Мы стояли в боковом приделе, к которому примыкает апсида часовни пресвятой девы Пилар. Недалеко от нас в стене был проход, через который богомольцы, спустившись вниз на две-три ступеньки, приближаются к цоколю статуи, чтобы облобызать подножие святыни. Агустин приложился к красному мрамору, поцеловал его и я, после чего мы вышли из храма и отправились к себе на бивак.
VIII
На следующий день, двадцать второго декабря, Палафокс дал свой знаменитый ответ парламентеру, которого прислал к нему Монсе с предложением капитулировать: «Я не знаю слова «сдаться». Поговорим об этом после моей смерти». Затем он ответил на требование французов пространным и красноречивым воззванием, опубликованным в «Газете» (в те времена в Сарагосе тоже была своя «Газета»); однако, по общему мнению, этот документ, равно как и все прокламации, появлявшиеся за подписью Генерал-капитана, не был плодом его собственного творчества, а принадлежал перу его учителя и друга, падре Басилио Боджиеро, человека очень умного, который в окружении ополченцев и военачальником часто появлялся на самых опасных участках обороны.

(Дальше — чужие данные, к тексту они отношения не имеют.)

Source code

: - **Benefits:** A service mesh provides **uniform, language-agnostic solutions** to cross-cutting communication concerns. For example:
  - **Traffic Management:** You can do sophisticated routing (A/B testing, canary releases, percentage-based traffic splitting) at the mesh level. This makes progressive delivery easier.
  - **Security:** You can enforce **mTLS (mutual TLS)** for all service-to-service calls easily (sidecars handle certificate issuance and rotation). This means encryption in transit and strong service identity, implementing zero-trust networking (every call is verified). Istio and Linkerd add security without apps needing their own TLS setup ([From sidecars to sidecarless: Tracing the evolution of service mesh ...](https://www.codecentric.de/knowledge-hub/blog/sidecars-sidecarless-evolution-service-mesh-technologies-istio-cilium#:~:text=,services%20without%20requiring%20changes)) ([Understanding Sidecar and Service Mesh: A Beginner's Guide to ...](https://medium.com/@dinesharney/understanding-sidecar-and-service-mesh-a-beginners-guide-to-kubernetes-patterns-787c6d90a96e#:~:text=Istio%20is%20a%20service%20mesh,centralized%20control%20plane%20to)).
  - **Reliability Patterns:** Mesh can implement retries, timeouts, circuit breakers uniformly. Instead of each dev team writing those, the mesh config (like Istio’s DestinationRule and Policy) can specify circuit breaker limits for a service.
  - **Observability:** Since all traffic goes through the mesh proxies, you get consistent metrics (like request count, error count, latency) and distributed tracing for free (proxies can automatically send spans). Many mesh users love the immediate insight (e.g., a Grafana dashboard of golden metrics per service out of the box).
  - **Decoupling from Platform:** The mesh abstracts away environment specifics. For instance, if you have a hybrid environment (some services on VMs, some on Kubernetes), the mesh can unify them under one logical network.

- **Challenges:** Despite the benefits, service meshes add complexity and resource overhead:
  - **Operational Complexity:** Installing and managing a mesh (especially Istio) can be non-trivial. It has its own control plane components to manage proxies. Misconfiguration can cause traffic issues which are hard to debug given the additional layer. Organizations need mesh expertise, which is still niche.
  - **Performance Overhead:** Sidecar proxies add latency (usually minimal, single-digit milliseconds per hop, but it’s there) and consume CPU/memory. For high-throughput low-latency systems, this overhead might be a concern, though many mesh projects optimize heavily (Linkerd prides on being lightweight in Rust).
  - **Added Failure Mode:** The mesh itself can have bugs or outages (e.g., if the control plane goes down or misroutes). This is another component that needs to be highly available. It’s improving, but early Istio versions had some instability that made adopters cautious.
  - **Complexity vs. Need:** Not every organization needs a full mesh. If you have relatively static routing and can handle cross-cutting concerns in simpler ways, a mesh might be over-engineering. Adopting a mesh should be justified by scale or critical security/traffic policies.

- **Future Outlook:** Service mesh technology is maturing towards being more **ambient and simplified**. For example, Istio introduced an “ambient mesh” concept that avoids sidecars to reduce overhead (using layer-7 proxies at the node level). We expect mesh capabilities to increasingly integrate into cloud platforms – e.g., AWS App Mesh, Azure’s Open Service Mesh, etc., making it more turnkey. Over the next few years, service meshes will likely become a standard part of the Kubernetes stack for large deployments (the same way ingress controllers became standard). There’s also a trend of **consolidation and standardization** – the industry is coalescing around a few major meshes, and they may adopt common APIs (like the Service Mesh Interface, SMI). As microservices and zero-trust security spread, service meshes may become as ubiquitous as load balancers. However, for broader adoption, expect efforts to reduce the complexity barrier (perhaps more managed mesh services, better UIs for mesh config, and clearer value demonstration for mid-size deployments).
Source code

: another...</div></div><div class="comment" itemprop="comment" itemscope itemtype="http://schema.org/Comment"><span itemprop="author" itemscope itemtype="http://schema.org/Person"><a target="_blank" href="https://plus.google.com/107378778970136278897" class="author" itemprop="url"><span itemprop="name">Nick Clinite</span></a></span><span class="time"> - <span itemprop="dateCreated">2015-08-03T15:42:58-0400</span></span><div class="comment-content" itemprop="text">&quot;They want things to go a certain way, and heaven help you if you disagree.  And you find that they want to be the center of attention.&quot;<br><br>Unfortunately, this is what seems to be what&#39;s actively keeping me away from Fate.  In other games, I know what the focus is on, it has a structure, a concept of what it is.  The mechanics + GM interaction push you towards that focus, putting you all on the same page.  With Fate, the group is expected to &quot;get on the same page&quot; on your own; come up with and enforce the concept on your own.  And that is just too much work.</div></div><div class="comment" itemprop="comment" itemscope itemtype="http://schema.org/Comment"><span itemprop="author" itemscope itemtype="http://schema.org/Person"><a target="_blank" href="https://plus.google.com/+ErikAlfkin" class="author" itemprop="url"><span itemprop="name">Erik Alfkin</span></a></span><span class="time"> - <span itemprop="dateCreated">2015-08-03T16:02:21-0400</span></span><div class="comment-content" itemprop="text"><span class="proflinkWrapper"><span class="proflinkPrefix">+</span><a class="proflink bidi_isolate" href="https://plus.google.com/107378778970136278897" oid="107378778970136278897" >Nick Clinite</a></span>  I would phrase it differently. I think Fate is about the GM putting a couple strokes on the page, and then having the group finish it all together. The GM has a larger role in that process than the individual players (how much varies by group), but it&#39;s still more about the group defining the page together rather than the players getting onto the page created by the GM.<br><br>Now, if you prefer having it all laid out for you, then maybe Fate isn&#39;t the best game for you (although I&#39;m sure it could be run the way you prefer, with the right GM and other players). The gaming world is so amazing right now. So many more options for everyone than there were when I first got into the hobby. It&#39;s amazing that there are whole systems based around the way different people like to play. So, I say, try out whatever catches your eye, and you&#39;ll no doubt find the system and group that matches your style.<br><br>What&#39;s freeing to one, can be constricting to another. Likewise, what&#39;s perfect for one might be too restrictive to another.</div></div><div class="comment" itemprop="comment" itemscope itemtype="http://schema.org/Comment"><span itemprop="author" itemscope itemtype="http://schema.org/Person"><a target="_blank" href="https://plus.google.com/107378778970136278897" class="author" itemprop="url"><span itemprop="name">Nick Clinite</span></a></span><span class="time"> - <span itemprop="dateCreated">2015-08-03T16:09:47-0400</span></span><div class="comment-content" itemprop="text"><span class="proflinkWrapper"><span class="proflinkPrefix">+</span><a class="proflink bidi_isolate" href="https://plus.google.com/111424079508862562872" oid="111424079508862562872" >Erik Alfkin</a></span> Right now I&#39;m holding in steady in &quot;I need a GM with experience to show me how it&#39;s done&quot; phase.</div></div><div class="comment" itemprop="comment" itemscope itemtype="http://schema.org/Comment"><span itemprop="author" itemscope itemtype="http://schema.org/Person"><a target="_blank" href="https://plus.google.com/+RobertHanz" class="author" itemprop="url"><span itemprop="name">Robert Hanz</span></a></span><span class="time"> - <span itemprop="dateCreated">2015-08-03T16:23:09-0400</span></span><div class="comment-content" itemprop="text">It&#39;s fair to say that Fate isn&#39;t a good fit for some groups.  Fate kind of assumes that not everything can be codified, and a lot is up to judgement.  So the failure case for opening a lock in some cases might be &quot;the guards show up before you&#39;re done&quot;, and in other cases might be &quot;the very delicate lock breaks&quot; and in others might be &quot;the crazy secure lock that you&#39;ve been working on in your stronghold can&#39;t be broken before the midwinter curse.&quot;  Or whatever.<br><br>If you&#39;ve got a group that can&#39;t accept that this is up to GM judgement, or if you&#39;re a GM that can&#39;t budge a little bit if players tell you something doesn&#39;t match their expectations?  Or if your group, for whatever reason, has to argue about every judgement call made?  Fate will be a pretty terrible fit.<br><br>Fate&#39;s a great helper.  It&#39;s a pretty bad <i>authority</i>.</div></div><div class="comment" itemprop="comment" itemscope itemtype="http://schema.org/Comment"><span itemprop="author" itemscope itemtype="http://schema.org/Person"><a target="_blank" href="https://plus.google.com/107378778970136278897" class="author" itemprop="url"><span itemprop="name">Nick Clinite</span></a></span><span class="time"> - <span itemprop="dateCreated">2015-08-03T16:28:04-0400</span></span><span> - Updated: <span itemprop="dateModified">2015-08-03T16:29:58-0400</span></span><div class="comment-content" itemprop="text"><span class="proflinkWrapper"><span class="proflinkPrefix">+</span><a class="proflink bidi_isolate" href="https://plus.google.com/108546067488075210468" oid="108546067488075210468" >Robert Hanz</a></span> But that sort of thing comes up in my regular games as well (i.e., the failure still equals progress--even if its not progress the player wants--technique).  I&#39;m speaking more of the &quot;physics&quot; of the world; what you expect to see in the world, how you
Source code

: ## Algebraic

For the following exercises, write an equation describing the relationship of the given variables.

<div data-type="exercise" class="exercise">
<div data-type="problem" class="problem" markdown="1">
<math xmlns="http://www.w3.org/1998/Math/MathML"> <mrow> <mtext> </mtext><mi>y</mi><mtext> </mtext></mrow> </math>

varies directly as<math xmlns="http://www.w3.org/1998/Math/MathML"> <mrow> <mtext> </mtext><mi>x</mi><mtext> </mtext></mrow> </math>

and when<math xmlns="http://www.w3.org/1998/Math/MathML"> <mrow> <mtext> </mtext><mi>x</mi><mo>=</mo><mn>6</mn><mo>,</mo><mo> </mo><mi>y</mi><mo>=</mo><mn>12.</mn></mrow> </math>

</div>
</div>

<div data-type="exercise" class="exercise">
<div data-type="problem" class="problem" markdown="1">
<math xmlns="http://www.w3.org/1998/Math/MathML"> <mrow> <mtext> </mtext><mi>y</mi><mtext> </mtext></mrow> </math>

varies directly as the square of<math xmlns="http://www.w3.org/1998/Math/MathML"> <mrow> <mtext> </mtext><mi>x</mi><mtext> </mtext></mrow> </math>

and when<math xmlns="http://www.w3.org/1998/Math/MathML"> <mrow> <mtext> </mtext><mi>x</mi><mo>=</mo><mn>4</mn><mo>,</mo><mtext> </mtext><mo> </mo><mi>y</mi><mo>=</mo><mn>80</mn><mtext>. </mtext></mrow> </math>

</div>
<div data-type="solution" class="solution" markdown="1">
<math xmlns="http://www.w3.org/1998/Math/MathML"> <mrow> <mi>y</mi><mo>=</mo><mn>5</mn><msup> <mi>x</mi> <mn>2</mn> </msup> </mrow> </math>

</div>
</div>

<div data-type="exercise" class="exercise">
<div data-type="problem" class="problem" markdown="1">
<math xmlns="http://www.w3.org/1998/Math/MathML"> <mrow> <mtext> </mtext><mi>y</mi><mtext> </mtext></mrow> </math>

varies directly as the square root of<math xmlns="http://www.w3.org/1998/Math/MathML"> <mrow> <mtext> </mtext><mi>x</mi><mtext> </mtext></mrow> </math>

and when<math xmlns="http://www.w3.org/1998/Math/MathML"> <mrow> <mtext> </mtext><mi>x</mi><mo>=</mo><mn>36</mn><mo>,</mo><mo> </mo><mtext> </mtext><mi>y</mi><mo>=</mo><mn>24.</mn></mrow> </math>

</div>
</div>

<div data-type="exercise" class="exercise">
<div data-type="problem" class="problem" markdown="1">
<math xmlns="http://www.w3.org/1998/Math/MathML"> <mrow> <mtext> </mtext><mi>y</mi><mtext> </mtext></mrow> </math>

Вряд ли нужно говорить, что сражение двадцать первого декабря придало защитникам города еще больше мужества, и, чтобы их боевой пыл не пропал впустую, необходимо было произвести вылазку. Так и решили, но вскоре выяснилось, что принять в ней участие хотят буквально все, и командирам частей пришлось бросать жребий. Разумные и хорошо подготовленные вылазки были вполне оправданны, потому что французы, расположив свои силы вокруг города, уже приступили к правильной осаде и повели первую линию траншей. Кроме того, в Сарагосе было сосредоточено много войск, что, на взгляд простонародья, казалось преимуществом, но, по мнению людей сведущих, представляло собой значительную опасность — не столько из-за неудобств, неизбежно связанных с пребыванием в города воинских частей, сколько из-за большого расхода съестных припасов и неминуемой угрозы голода, а голод и есть тот великий военачальник, который неизменно принуждает крепости к сдаче. Словом, многочисленность гарнизона также понуждала к вылазкам. Первую из них произвел двадцать четвертого числа Реновалес с отрядом, защищавшим форт Сан-Хосе: он вырубил оливковую рощу, скрывавшую от нас осадные работы противника. Двадцать пятого дон Хуан О’Нейль выступил из предместья с волонтерами Арагона и Уэски и, захватив французов врасплох, уничтожил много неприятельских солдат. Но самую крупную вылазку — значительными силами и с двух пунктов одновременно — было решено произвести тридцать первого декабря.